Go through the records below and copy out every line holding "issue".

━━━━

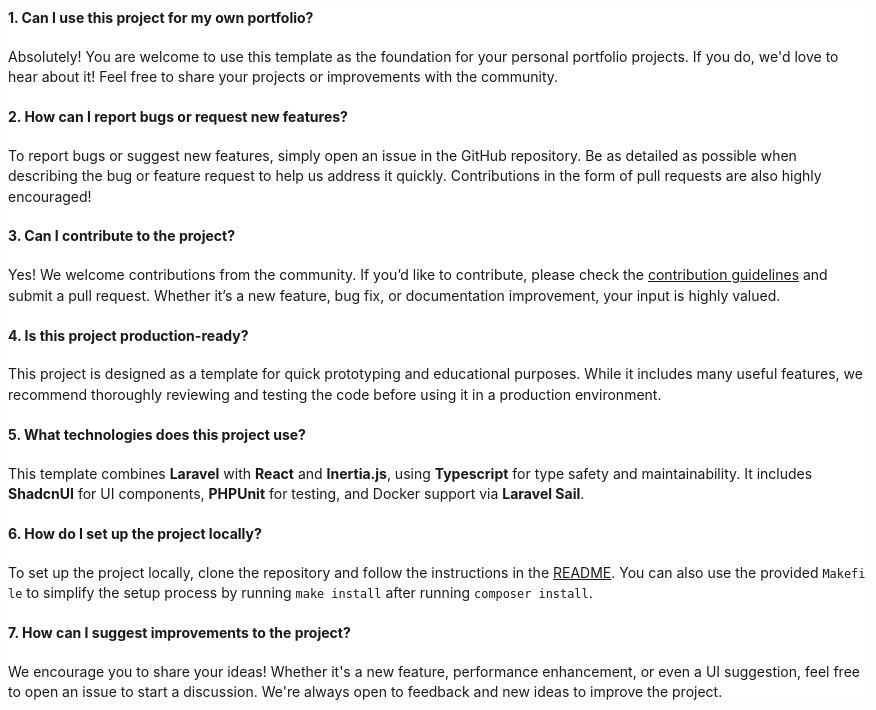 #### 1. Can I use this project for my own portfolio?

Absolutely! You are welcome to use this template as the foundation for your personal portfolio projects. If you do, we'd
love to hear about it! Feel free to share your projects or improvements with the community.

#### 2. How can I report bugs or request new features?

To report bugs or suggest new features, simply open an issue in the GitHub repository. Be as detailed as possible when
describing the bug or feature request to help us address it quickly. Contributions in the form of pull requests are also
highly encouraged!

#### 3. Can I contribute to the project?

Yes! We welcome contributions from the community. If you’d like to contribute, please check
the [contribution guidelines](#contributing) and submit a pull request. Whether it’s a new feature, bug fix, or
documentation improvement, your input is highly valued.

#### 4. Is this project production-ready?

This project is designed as a template for quick prototyping and educational purposes. While it includes many useful
features, we recommend thoroughly reviewing and testing the code before using it in a production environment.

#### 5. What technologies does this project use?

This template combines **Laravel** with **React** and **Inertia.js**, using **Typescript** for type safety and
maintainability. It includes **ShadcnUI** for UI components, **PHPUnit** for testing, and Docker support via **Laravel
Sail**.

#### 6. How do I set up the project locally?

To set up the project locally, clone the repository and follow the instructions in the [README](#setup). You can also
use the provided `Makefile` to simplify the setup process by running `make install` after running `composer install`.

#### 7. How can I suggest improvements to the project?

We encourage you to share your ideas! Whether it's a new feature, performance enhancement, or even a UI suggestion, feel
free to open an issue to start a discussion. We're always open to feedback and new ideas to improve the project.
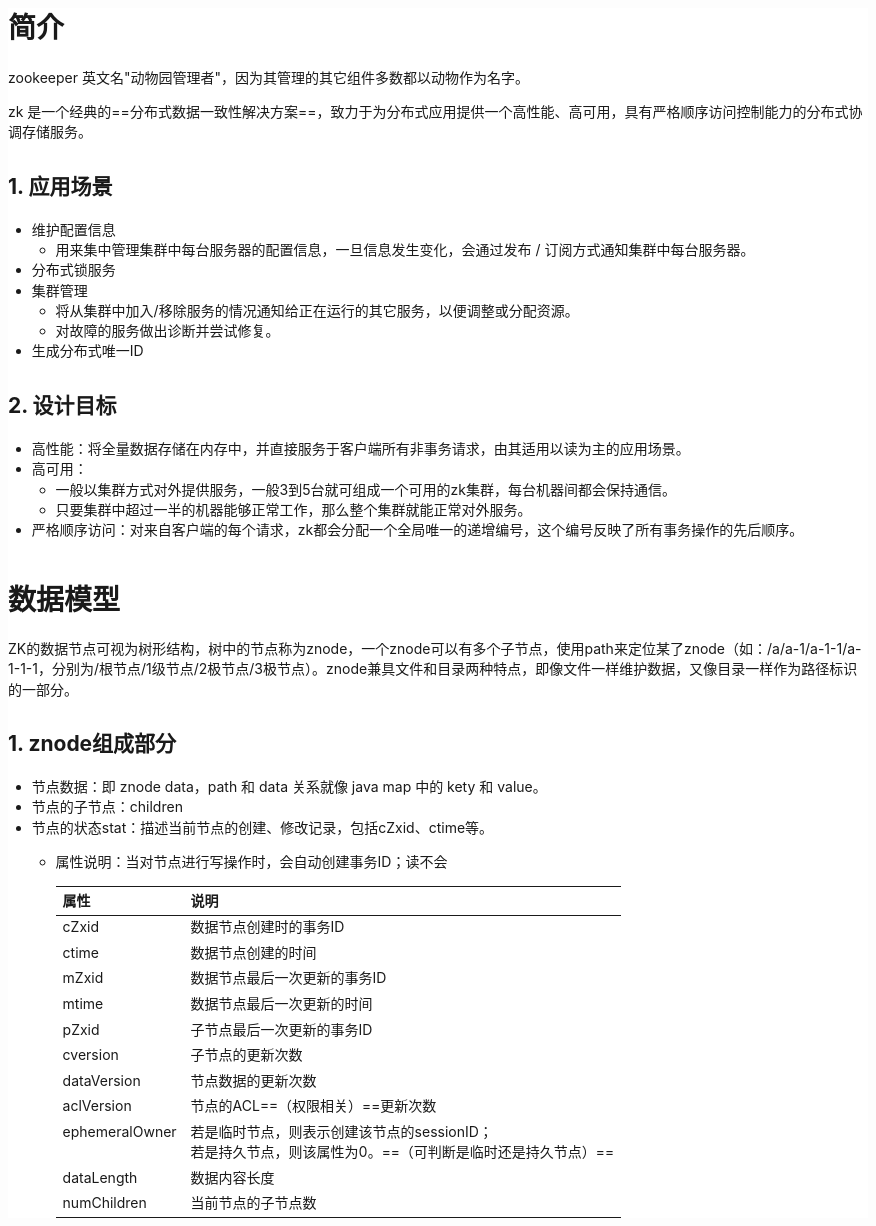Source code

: # 简介

zookeeper 英文名"动物园管理者"，因为其管理的其它组件多数都以动物作为名字。

zk 是一个经典的==分布式数据一致性解决方案==，致力于为分布式应用提供一个高性能、高可用，具有严格顺序访问控制能力的分布式协调存储服务。

## 1. 应用场景

- 维护配置信息
  - 用来集中管理集群中每台服务器的配置信息，一旦信息发生变化，会通过发布 / 订阅方式通知集群中每台服务器。
- 分布式锁服务
- 集群管理
  - 将从集群中加入/移除服务的情况通知给正在运行的其它服务，以便调整或分配资源。
  - 对故障的服务做出诊断并尝试修复。
- 生成分布式唯一ID

## 2. 设计目标

- 高性能：将全量数据存储在内存中，并直接服务于客户端所有非事务请求，由其适用以读为主的应用场景。
- 高可用：
  - 一般以集群方式对外提供服务，一般3到5台就可组成一个可用的zk集群，每台机器间都会保持通信。
  - 只要集群中超过一半的机器能够正常工作，那么整个集群就能正常对外服务。
- 严格顺序访问：对来自客户端的每个请求，zk都会分配一个全局唯一的递增编号，这个编号反映了所有事务操作的先后顺序。



# 数据模型

ZK的数据节点可视为树形结构，树中的节点称为znode，一个znode可以有多个子节点，使用path来定位某了znode（如：/a/a-1/a-1-1/a-1-1-1，分别为/根节点/1级节点/2极节点/3极节点）。znode兼具文件和目录两种特点，即像文件一样维护数据，又像目录一样作为路径标识的一部分。

## 1. znode组成部分

- 节点数据：即 znode data，path 和 data 关系就像 java map 中的 kety 和 value。
- 节点的子节点：children
- 节点的状态stat：描述当前节点的创建、修改记录，包括cZxid、ctime等。
  - 属性说明：当对节点进行写操作时，会自动创建事务ID；读不会

    | 属性           | 说明                                                         |
    | -------------- | ------------------------------------------------------------ |
    | cZxid          | 数据节点创建时的事务ID                                       |
    | ctime          | 数据节点创建的时间                                           |
    | mZxid          | 数据节点最后一次更新的事务ID                                 |
    | mtime          | 数据节点最后一次更新的时间                                   |
    | pZxid          | 子节点最后一次更新的事务ID                                   |
    | cversion       | 子节点的更新次数                                             |
    | dataVersion    | 节点数据的更新次数                                           |
    | aclVersion     | 节点的ACL==（权限相关）==更新次数                            |
    | ephemeralOwner | 若是临时节点，则表示创建该节点的sessionID；<br>若是持久节点，则该属性为0。==（可判断是临时还是持久节点）== |
    | dataLength     | 数据内容长度                                                 |
    | numChildren    | 当前节点的子节点数                                           |
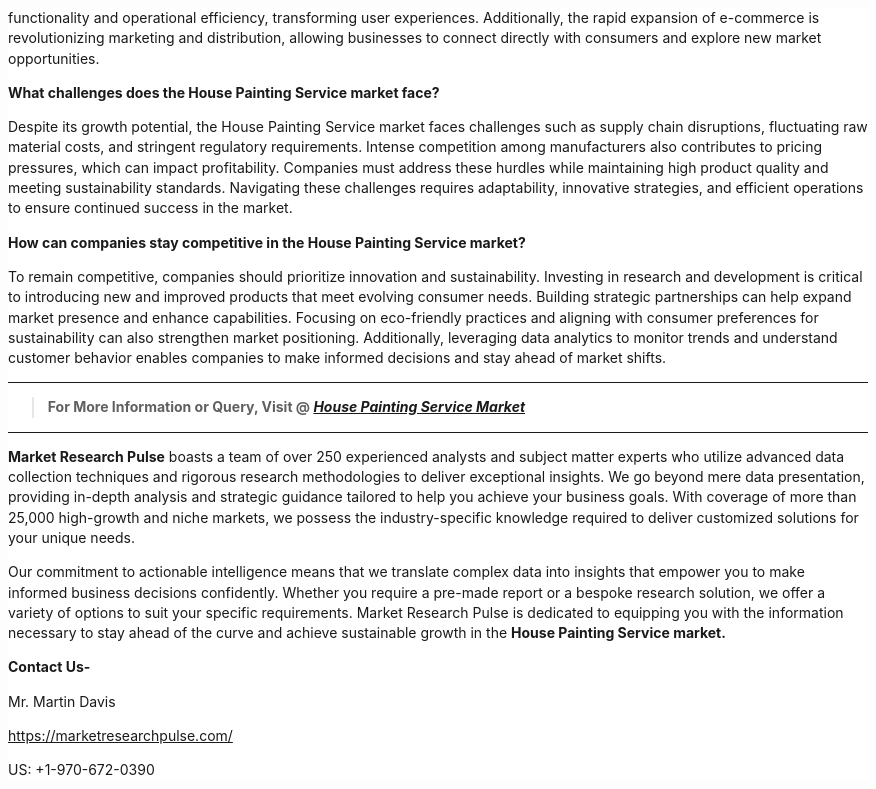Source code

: functionality and operational efficiency, transforming user experiences. Additionally, the rapid expansion of e-commerce is revolutionizing marketing and distribution, allowing businesses to connect directly with consumers and explore new market opportunities.</p><p><strong>What challenges does the House Painting Service market face?</strong></p><p>Despite its growth potential, the House Painting Service market faces challenges such as supply chain disruptions, fluctuating raw material costs, and stringent regulatory requirements. Intense competition among manufacturers also contributes to pricing pressures, which can impact profitability. Companies must address these hurdles while maintaining high product quality and meeting sustainability standards. Navigating these challenges requires adaptability, innovative strategies, and efficient operations to ensure continued success in the market.</p><p><strong>How can companies stay competitive in the House Painting Service market?</strong></p><p>To remain competitive, companies should prioritize innovation and sustainability. Investing in research and development is critical to introducing new and improved products that meet evolving consumer needs. Building strategic partnerships can help expand market presence and enhance capabilities. Focusing on eco-friendly practices and aligning with consumer preferences for sustainability can also strengthen market positioning. Additionally, leveraging data analytics to monitor trends and understand customer behavior enables companies to make informed decisions and stay ahead of market shifts.</p><hr /><blockquote><p><strong>For More Information or Query, Visit @&nbsp;<em><a href="https://marketresearchpulse.com/report/33281/house-painting-service-market?utm_source=Linkedin&utm_medium=0112">House Painting Service Market</a></em></strong></p></blockquote><hr /><p><strong>Market Research Pulse</strong> boasts a team of over 250 experienced analysts and subject matter experts who utilize advanced data collection techniques and rigorous research methodologies to deliver exceptional insights. We go beyond mere data presentation, providing in-depth analysis and strategic guidance tailored to help you achieve your business goals. With coverage of more than 25,000 high-growth and niche markets, we possess the industry-specific knowledge required to deliver customized solutions for your unique needs.</p><p>Our commitment to actionable intelligence means that we translate complex data into insights that empower you to make informed business decisions confidently. Whether you require a pre-made report or a bespoke research solution, we offer a variety of options to suit your specific requirements. Market Research Pulse is dedicated to equipping you with the information necessary to stay ahead of the curve and achieve sustainable growth in the <strong>House Painting Service market.</strong></p><p><strong>Contact Us-</strong></p><p>Mr. Martin Davis</p><p>https://marketresearchpulse.com/</p><p>US: +1-970-672-0390</p>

━━━━

- **TASK ANSWER**
To report bugs or suggest new features, simply open an issue in the GitHub repository. Be as detailed as possible when
free to open an issue to start a discussion. We're always open to feedback and new ideas to improve the project.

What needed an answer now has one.